- Judge says company’s alleged use like ‘sitting in your garage’
- OpenAI calls firm’s trademark ‘fraud from beginning to end’
A California federal judge signaled she’s leaning towards handing
Judge Yvonne Gonzalez Rogers said she’s inclined to grant OpenAI’s bid to cancel Open Artificial Intelligence’s registration because the company made a false representation to the US Patent and Trademark Office in its application.
When Open Artificial Intelligence’s counsel, Laura Chapman of Sheppard Mullin, argued the issue should go to a jury because there’s a dispute about intent, Rogers pushed back. “What would be the intent if not defrauding, if you copy and paste something that doesn’t exist and say that it does?” she asked Tuesday during a nearly three-hour hearing in Oakland, Calif. “No other explanation is reasonable, other than you’re trying to get this thing quickly and so you deceive.”
The companies faced off in the US District Court for the Northern District of California over OpenAI’s motion for summary judgment. The decision is likely to turn on whether the court finds Open Artificial Intelligence used “Open AI” as a trademark “in commerce” before OpenAI.
Rogers repeatedly doubted Open Artificial Intelligence’s purported evidence of commercial use, which includes testimony submitted by a friend and landlord of the company’s owner, Guy Ravine. “The point of the trademark protections is to avoid confusion in the marketplace,” she said, and not “oh, I was using this with my buddies, and now I get to sell my rights to this litigation and try to make a lot of money.”
The judge laughed when another Open Artificial Intelligence attorney, Jason H. Wilson of Willenken LLP, contended that traffic to the company’s website qualified as commercial use. Rogers used McDonald’s for an analogy, saying that a consumer seeing the fast food chain but not buying anything doesn’t count as commercial use.
Ravine’s evidence “looks like a bunch of musing,” Rogers said. “If you sit in your garage and you’re making the first computer, until you make it commercial, you’re just sitting in your garage,” she said. Ravine “and some buddies were working on some stuff, but they never made it commercial.”
Long-Running Dispute
The dispute began in March 2015 when Ravine registered the domain “open.ai.” His company applied for the “Open AI” trademark after OpenAI launched in December 2015, which subsequently blocked OpenAI’s 2022 application to register its own mark with the PTO. The agency registered OpenAI’s trademarks for its “blossom” logo, but other applications, including for “OpenAI,” remain pending.

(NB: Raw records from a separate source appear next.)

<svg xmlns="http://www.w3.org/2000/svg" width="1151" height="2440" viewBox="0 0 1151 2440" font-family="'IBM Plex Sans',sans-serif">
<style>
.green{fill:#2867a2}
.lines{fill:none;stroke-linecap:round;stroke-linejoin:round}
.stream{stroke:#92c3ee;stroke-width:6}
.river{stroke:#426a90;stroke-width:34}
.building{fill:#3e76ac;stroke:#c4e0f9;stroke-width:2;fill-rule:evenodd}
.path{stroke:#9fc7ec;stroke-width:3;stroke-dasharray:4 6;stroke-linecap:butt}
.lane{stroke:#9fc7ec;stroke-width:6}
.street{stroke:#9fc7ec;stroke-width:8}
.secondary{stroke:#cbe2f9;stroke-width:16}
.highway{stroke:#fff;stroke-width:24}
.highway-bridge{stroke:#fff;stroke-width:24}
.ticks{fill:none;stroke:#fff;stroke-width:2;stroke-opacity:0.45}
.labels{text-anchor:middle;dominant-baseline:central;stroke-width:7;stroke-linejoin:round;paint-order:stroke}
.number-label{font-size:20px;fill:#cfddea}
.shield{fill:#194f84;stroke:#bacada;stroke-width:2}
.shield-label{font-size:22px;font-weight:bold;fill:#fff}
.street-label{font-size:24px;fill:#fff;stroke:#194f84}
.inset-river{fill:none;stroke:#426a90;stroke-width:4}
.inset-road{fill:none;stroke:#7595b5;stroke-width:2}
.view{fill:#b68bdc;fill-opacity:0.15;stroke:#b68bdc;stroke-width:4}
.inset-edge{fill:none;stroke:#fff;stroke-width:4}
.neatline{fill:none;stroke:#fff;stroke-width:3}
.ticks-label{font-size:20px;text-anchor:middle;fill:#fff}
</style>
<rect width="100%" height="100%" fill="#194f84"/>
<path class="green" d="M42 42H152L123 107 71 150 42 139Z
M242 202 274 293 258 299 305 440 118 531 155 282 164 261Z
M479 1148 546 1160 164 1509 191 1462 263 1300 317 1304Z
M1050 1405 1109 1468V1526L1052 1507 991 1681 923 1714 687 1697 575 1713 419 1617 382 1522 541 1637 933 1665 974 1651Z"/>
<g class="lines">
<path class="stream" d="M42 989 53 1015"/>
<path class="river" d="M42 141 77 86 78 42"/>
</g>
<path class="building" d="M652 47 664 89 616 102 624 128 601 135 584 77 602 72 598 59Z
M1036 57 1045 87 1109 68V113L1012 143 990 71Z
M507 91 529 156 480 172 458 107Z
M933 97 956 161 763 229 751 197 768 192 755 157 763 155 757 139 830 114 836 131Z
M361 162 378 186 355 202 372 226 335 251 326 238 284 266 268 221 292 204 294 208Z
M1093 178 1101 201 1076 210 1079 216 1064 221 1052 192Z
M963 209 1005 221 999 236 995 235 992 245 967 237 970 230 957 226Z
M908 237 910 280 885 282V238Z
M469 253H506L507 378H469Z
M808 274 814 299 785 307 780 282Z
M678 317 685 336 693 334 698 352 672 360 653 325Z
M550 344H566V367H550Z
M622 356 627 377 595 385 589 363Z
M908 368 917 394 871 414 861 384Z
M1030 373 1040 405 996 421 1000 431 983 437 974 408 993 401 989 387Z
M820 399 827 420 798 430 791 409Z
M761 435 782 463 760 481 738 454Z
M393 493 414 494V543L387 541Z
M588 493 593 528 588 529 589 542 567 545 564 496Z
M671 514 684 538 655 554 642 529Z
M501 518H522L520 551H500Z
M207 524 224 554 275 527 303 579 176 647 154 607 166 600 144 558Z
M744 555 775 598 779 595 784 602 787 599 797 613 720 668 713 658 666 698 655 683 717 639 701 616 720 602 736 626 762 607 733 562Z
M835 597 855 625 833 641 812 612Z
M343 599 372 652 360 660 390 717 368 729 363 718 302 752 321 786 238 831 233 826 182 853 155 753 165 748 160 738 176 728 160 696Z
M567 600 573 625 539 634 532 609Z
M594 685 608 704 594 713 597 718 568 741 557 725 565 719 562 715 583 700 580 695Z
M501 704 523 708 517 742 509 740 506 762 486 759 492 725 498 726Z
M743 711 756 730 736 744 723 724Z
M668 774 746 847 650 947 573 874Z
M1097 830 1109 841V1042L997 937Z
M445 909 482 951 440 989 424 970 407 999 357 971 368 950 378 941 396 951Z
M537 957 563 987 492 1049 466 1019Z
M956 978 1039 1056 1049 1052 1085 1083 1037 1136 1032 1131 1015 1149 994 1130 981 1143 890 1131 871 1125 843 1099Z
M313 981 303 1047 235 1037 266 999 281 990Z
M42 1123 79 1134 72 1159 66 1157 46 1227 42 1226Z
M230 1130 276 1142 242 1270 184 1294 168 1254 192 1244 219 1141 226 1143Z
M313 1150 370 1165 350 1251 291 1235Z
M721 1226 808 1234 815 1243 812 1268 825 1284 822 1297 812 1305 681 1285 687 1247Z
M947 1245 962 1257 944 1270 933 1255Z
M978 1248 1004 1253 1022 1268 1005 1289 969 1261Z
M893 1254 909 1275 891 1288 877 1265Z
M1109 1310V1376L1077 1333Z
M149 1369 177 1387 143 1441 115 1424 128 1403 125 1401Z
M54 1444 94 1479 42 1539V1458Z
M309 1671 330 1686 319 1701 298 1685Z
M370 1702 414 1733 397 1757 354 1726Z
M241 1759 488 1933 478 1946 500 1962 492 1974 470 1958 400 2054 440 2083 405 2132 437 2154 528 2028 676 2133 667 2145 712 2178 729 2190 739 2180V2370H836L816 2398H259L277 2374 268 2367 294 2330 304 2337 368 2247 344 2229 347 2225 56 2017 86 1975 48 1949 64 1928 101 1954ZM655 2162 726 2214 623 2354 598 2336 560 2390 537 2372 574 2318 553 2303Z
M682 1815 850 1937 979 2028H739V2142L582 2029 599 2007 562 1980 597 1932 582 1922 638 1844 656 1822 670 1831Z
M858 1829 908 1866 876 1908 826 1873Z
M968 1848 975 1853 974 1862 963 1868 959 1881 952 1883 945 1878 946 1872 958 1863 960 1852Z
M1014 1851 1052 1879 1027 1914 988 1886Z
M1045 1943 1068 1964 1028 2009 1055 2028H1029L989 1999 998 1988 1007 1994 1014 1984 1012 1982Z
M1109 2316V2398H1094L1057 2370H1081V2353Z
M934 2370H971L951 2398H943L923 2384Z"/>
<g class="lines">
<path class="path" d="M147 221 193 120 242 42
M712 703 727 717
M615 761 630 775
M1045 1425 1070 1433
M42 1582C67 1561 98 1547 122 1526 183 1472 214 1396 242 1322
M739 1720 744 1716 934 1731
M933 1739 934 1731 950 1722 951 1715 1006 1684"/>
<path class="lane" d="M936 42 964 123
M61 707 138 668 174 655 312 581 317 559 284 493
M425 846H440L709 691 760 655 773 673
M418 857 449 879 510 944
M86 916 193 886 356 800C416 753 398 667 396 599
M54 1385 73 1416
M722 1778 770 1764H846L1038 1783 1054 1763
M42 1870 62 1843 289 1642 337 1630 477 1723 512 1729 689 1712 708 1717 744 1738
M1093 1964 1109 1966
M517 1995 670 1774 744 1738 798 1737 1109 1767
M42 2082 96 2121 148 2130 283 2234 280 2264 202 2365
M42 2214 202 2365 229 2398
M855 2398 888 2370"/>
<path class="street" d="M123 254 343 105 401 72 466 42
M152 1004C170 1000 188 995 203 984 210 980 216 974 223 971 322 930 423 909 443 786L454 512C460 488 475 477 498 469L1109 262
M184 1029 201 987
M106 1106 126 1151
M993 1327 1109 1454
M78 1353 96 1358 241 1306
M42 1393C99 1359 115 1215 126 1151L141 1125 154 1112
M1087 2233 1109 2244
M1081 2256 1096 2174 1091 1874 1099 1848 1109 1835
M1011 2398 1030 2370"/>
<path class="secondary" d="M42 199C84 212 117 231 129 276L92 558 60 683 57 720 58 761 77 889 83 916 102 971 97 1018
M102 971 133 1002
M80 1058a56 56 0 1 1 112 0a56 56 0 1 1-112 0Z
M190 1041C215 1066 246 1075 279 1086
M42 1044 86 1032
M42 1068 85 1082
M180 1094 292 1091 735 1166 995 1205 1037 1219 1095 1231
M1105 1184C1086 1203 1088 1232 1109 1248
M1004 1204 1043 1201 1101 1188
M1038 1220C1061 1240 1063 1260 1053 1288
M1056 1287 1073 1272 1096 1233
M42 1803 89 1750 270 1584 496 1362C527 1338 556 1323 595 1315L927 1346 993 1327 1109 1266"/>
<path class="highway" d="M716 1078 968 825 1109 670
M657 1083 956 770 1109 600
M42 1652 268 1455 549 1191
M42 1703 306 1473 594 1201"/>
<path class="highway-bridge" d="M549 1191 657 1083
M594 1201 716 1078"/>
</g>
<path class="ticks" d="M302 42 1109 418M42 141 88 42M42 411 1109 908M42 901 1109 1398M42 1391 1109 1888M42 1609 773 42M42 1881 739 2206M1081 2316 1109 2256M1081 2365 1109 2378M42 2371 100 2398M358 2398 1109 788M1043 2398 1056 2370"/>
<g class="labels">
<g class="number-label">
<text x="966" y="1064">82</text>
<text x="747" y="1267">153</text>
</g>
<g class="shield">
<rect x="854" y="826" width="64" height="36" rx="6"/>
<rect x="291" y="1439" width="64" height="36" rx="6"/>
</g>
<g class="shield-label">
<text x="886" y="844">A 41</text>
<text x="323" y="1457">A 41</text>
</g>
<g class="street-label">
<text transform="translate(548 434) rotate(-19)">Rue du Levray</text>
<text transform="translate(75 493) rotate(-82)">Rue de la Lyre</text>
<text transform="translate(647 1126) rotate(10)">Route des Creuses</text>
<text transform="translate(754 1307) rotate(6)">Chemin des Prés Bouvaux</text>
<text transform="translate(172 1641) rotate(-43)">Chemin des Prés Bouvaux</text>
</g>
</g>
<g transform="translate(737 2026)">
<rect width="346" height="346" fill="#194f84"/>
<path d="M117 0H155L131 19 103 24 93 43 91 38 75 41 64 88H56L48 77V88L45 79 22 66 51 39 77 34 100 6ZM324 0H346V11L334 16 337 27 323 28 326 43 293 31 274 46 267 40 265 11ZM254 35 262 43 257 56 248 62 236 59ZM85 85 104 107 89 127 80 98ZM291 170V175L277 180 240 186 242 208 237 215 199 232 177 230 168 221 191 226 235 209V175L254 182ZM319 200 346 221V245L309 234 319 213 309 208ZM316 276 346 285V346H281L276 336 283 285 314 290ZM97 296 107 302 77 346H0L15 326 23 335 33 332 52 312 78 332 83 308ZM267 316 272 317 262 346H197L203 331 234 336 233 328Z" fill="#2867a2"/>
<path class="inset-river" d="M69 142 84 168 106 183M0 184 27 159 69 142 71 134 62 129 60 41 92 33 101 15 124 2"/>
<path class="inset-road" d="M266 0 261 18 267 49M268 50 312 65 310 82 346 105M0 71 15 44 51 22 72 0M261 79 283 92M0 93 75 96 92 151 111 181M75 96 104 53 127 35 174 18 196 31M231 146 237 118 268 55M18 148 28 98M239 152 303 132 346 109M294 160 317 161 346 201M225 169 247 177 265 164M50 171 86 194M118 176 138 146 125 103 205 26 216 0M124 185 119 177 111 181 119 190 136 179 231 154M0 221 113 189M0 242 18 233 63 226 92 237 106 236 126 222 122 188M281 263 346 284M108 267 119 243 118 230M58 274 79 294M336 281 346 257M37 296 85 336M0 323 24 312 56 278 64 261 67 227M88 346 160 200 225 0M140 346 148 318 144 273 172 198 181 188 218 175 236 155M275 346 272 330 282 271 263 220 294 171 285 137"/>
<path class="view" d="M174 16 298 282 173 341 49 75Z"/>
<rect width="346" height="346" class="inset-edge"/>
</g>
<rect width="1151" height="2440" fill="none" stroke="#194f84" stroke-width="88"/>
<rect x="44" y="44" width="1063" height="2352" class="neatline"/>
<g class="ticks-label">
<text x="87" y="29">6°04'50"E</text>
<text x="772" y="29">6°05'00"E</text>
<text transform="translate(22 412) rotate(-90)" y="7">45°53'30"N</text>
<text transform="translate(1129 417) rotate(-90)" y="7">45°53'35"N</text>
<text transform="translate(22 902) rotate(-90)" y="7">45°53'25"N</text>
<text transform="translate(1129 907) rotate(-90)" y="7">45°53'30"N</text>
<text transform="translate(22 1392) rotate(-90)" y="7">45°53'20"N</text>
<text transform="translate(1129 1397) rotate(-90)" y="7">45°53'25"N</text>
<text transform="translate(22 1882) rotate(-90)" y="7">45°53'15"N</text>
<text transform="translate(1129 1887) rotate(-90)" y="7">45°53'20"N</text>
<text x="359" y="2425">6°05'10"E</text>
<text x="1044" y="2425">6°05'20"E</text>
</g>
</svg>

OpenAI sued Open Artificial Intelligence and Ravine in 2023, claiming the domain infringes its trademarks and causes consumer confusion. Open Artificial Intelligence hit back with its own claims of trademark infringement, seeking a declaratory judgment that it’s the rightful owner of the disputed mark and that OpenAI’s mark is invalid.
OpenAI’s attorney, Robert Feldman of Quinn Emanuel Urquhart & Sullivan LLP, told Rogers that Ravine hired people to concoct evidence of commercial use for the patent office when there was none. “This thing was a fraud from beginning to end,” he said before quickly apologizing for raising his voice.

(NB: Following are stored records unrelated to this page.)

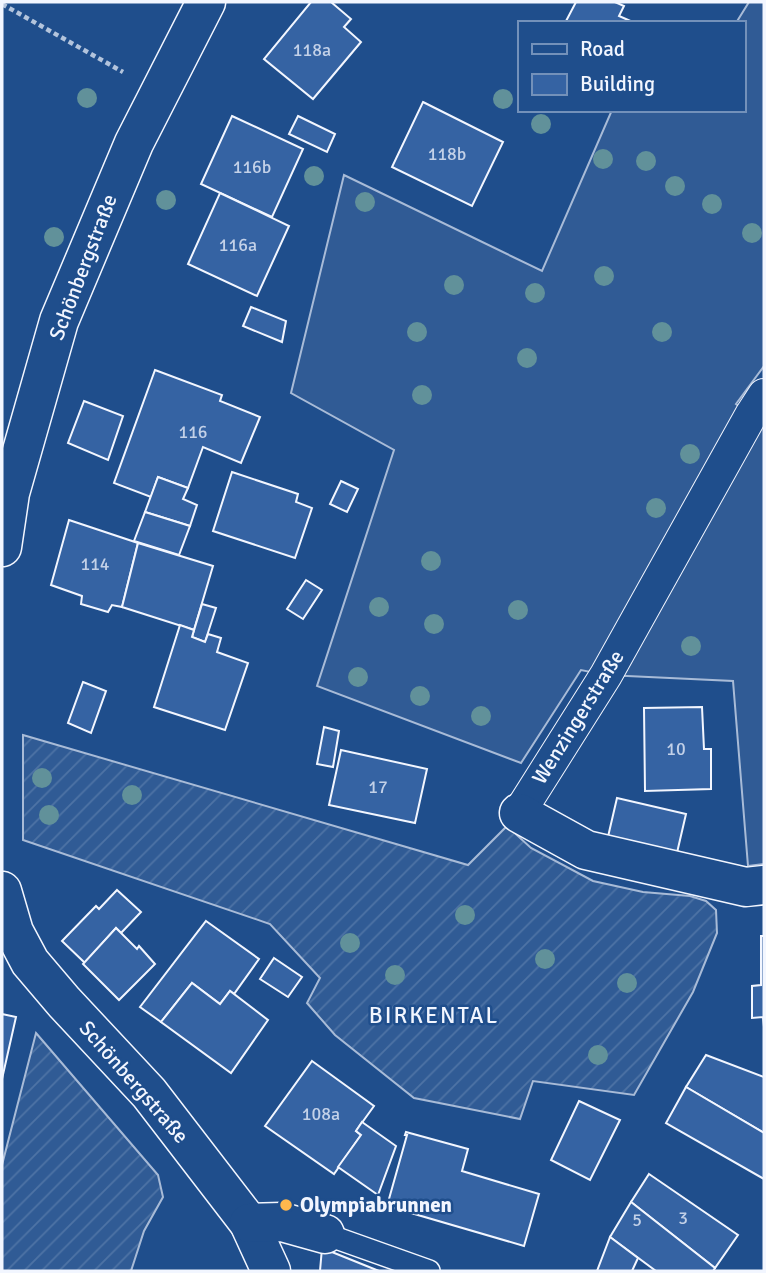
<svg xmlns="http://www.w3.org/2000/svg" width="766" height="1273" font-family="Signika,sans-serif">
	<defs>
		<pattern id="garden-furrows" width="10" height="10" patternUnits="userSpaceOnUse" patternTransform="scale(1.75)"><rect width="10" height="10" fill="#305b95"/><path d="M-1 1l2-2M0 10L10 0M9 11l2-2" fill="none" stroke="#4e73a5"/></pattern>
	</defs>
	<rect width="100%" height="100%" fill="#1f4e8c"/>
	<polygon fill="#305b95" stroke="#a8bbd7" stroke-width="2" points="749,2 764,2 764,366 736,404 751,415 764,418 764,864 748,866 733,681 606,675 581,670 521,763 317,686 394,450 291,393 344,175 542,271 612,110 743,110 743,23 736,23"/>
	<g fill="url(#garden-furrows)" stroke="#a8bbd7" stroke-width="2">
		<polygon points="23,735 468,865 507,826 531,848 593,881 643,892 690,896 706,901 716,910 717,933 693,992 634,1095 533,1081 520,1119 414,1098 335,1035 307,1003 320,978 270,924 23,840"/>
		<polygon points="36,1033 158,1175 163,1197 144,1231 131,1271 2,1271 2,1165"/>
	</g>
	<g fill="#3563a3" stroke="#f2f6ff" stroke-width="2">
		<polygon points="311,2 331,2 351,19 344,27 361,42 313,99 264,59"/>
		<polygon points="576,2 615,2 624,6 619,16 635,23 565,23"/>
		<polygon points="423,102 503,142 472,206 392,167"/>
		<polygon points="232,116 303,149 272,217 201,184"/>
		<polygon points="298,116 335,134 327,152 289,134"/>
		<polygon points="220,193 289,226 257,296 188,264"/>
		<polygon points="251,307 286,321 282,342 243,326"/>
		<polygon points="155,370 222,395 220,401 260,417 241,463 203,447 188,488 158,477 151,497 114,483"/>
		<polygon points="84,401 123,416 108,460 68,443"/>
		<polygon points="232,472 298,494 296,502 312,508 295,558 213,531"/>
		<polygon points="158,477 188,488 183,499 197,505 190,526 145,512"/>
		<polygon points="341,481 358,489 347,512 330,504"/>
		<polygon points="145,512 190,526 179,555 134,541"/>
		<polygon points="69,520 138,543 122,607 112,605 108,612 81,604 82,596 51,585"/>
		<polygon points="138,543 213,566 194,630 122,607"/>
		<polygon points="306,580 322,590 303,619 287,609"/>
		<polygon points="202,604 216,608 205,642 192,637"/>
		<polygon points="180,625 194,630 192,637 205,642 208,634 221,638 217,652 248,663 225,730 154,707"/>
		<polygon points="83,682 106,691 91,733 68,723"/>
		<polygon points="702,707 704,749 711,749 711,789 645,791 644,708"/>
		<polygon points="324,727 339,731 333,767 317,764"/>
		<polygon points="341,750 427,769 415,823 329,805"/>
		<polygon points="617,798 686,814 676,857 607,841"/>
		<polygon points="117,890 141,912 121,933 116,928 85,963 62,941 96,906 99,909"/>
		<polygon points="206,921 259,959 234,994 230,991 220,1004 192,983 161,1022 140,1007"/>
		<polygon points="116,928 137,949 139,946 155,964 119,1000 83,964"/>
		<polygon points="761,936 764,936 764,1027 763,1017 752,1018 752,986 761,985"/>
		<polygon points="274,958 302,977 288,997 260,979"/>
		<polygon points="192,983 220,1004 230,991 268,1020 231,1073 161,1022"/>
		<polygon points="2,1014 16,1017 2,1079"/>
		<polygon points="706,1055 764,1077 764,1133 686,1087"/>
		<polygon points="312,1061 374,1106 356,1131 361,1135 334,1174 265,1126"/>
		<polygon points="686,1087 764,1133 764,1179 666,1123"/>
		<polygon points="579,1101 620,1120 590,1180 551,1160"/>
		<polygon points="362,1122 396,1146 378,1195 338,1167 361,1135 356,1131"/>
		<polygon points="406,1132 468,1149 462,1171 539,1194 524,1246 387,1206 407,1135 405,1135"/>
		<polygon points="649,1174 738,1235 715,1268 631,1202"/>
		<polygon points="631,1202 715,1268 713,1271 656,1271 610,1237"/>
		<polygon points="610,1237 638,1258 632,1271 597,1271"/>
		<polygon points="322,1248 379,1271 320,1271"/>
	</g>
	<g fill="none" stroke-linecap="round" stroke-linejoin="round">
		<g stroke="#f2f6ff" stroke-width="24">
			<polyline id="service" points="325,1234 429,1271"/>
		</g>
		<g stroke="#f2f6ff" stroke-width="34">
			<polyline id="pedestrian" points="519,813 606,675 751,415 764,395"/>
		</g>
		<g stroke="#f2f6ff" stroke-width="41">
			<g id="minor">
				<polyline points="2,547 10,493 59,321 134,143 206,2"/>
				<polyline points="519,813 586,850 746,887 764,885"/>
				<polyline points="2,891 14,932 30,962 64,1002 149,1093 249,1223 271,1271"/>
				<polyline points="249,1223 282,1222 325,1234"/>
			</g>
		</g>
		<polyline stroke="#b3c4dc" stroke-width="4.5" stroke-dasharray="5 3.5" stroke-linecap="butt" points="2,4 123,72"/>
		<use href="#service" stroke="#1f4e8c" stroke-width="21"/>
		<use href="#pedestrian" stroke="#1f4e8c" stroke-width="32"/>
		<use href="#minor" stroke="#1f4e8c" stroke-width="38"/>
	</g>
	<g fill="#61919a">
		<circle cx="87" cy="98" r="10"/>
		<circle cx="503" cy="99" r="10"/>
		<circle cx="541" cy="124" r="10"/>
		<circle cx="603" cy="159" r="10"/>
		<circle cx="646" cy="161" r="10"/>
		<circle cx="314" cy="176" r="10"/>
		<circle cx="675" cy="186" r="10"/>
		<circle cx="166" cy="200" r="10"/>
		<circle cx="365" cy="202" r="10"/>
		<circle cx="712" cy="204" r="10"/>
		<circle cx="752" cy="233" r="10"/>
		<circle cx="54" cy="237" r="10"/>
		<circle cx="604" cy="276" r="10"/>
		<circle cx="454" cy="285" r="10"/>
		<circle cx="535" cy="293" r="10"/>
		<circle cx="417" cy="332" r="10"/>
		<circle cx="662" cy="332" r="10"/>
		<circle cx="527" cy="358" r="10"/>
		<circle cx="422" cy="395" r="10"/>
		<circle cx="690" cy="454" r="10"/>
		<circle cx="656" cy="508" r="10"/>
		<circle cx="431" cy="561" r="10"/>
		<circle cx="379" cy="607" r="10"/>
		<circle cx="518" cy="610" r="10"/>
		<circle cx="434" cy="624" r="10"/>
		<circle cx="691" cy="646" r="10"/>
		<circle cx="358" cy="677" r="10"/>
		<circle cx="420" cy="696" r="10"/>
		<circle cx="481" cy="716" r="10"/>
		<circle cx="42" cy="778" r="10"/>
		<circle cx="132" cy="795" r="10"/>
		<circle cx="49" cy="815" r="10"/>
		<circle cx="465" cy="915" r="10"/>
		<circle cx="350" cy="943" r="10"/>
		<circle cx="545" cy="959" r="10"/>
		<circle cx="395" cy="975" r="10"/>
		<circle cx="627" cy="983" r="10"/>
		<circle cx="598" cy="1055" r="10"/>
	</g>
	<circle fill="#ffb74d" stroke="#1f4e8c" stroke-width="2.5" cx="286" cy="1205" r="7"/>
	<g text-anchor="middle" dominant-baseline="central" stroke-width="5" stroke-linejoin="round" paint-order="stroke">
		<g font-size="18" fill="#c3d1e8">
			<text x="312" y="50">118a</text>
			<text x="447" y="154">118b</text>
			<text x="252" y="167">116b</text>
			<text x="238" y="245">116a</text>
			<text x="193" y="432">116</text>
			<text x="95" y="564">114</text>
			<text x="676" y="749">10</text>
			<text x="378" y="787">17</text>
			<text x="321" y="1114">108a</text>
			<text x="683" y="1218">3</text>
			<text x="637" y="1220">5</text>
		</g>
		<g font-size="21" fill="#f2f6ff" stroke="#1f4e8c">
			<text transform="translate(83 267) rotate(-69)">Schönbergstraße</text>
			<text transform="translate(578 717) rotate(-58)">Wenzingerstraße</text>
			<text transform="translate(134 1082) rotate(49)">Schönbergstraße</text>
		</g>
		<g font-size="21" font-weight="bold" fill="#f2f6ff" stroke="#1f4e8c" text-anchor="start">
			<text x="300" y="1205">Olympiabrunnen</text>
		</g>
		<g font-size="23" letter-spacing="2" fill="#f2f6ff" stroke="#1f4e8c">
			<text x="434" y="1015">BIRKENTAL</text>
		</g>
	</g>
	<rect width="766" height="1273" fill="none" stroke="#f2f6ff" stroke-width="7"/>
	<rect x="518" y="21" width="228" height="91" fill="#1f4e8c" stroke="#7391ba" stroke-width="2"/>
	<rect x="532" y="44" width="35" height="10" fill="#1f4e8c" stroke="#7391ba" stroke-width="2"/>
	<text x="580" y="56" font-size="21" fill="#f2f6ff">Road</text>
	<rect x="532" y="74" width="35" height="21" fill="#3563a3" stroke="#7391ba" stroke-width="2"/>
	<text x="580" y="91" font-size="21" fill="#f2f6ff">Building</text>
</svg>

Rogers acknowledged OpenAI’s commercial use of the mark, saying the company could likely submit “a million” declarations testifying to its use by tomorrow.
Another OpenAI attorney, Margret Caruso of Quinn Emanuel, reiterated that web traffic isn’t enough to show commercial use. “You don’t use it until you use it,” she said, and no one has testified they’ve posted anything on any of Open Artificial Intelligence’s websites other than Ravine’s friends, employees, and people that have given him money.
Rogers didn’t rule from the bench but said “I have what I need” before concluding the hearing.
Gibson, Dunn & Crutcher LLP also represents OpenAI. Open Artificial Intelligence is also represented by Harris Litigation PC, Arlenbach Legal Inc., Verso Law Group LLP, and Neal & McDevitt LLC.
The case is OpenAI Inc. v. Open Artificial Intel. Inc., N.D. Cal., No. 25-cv-04033, hearing held 7/8/25.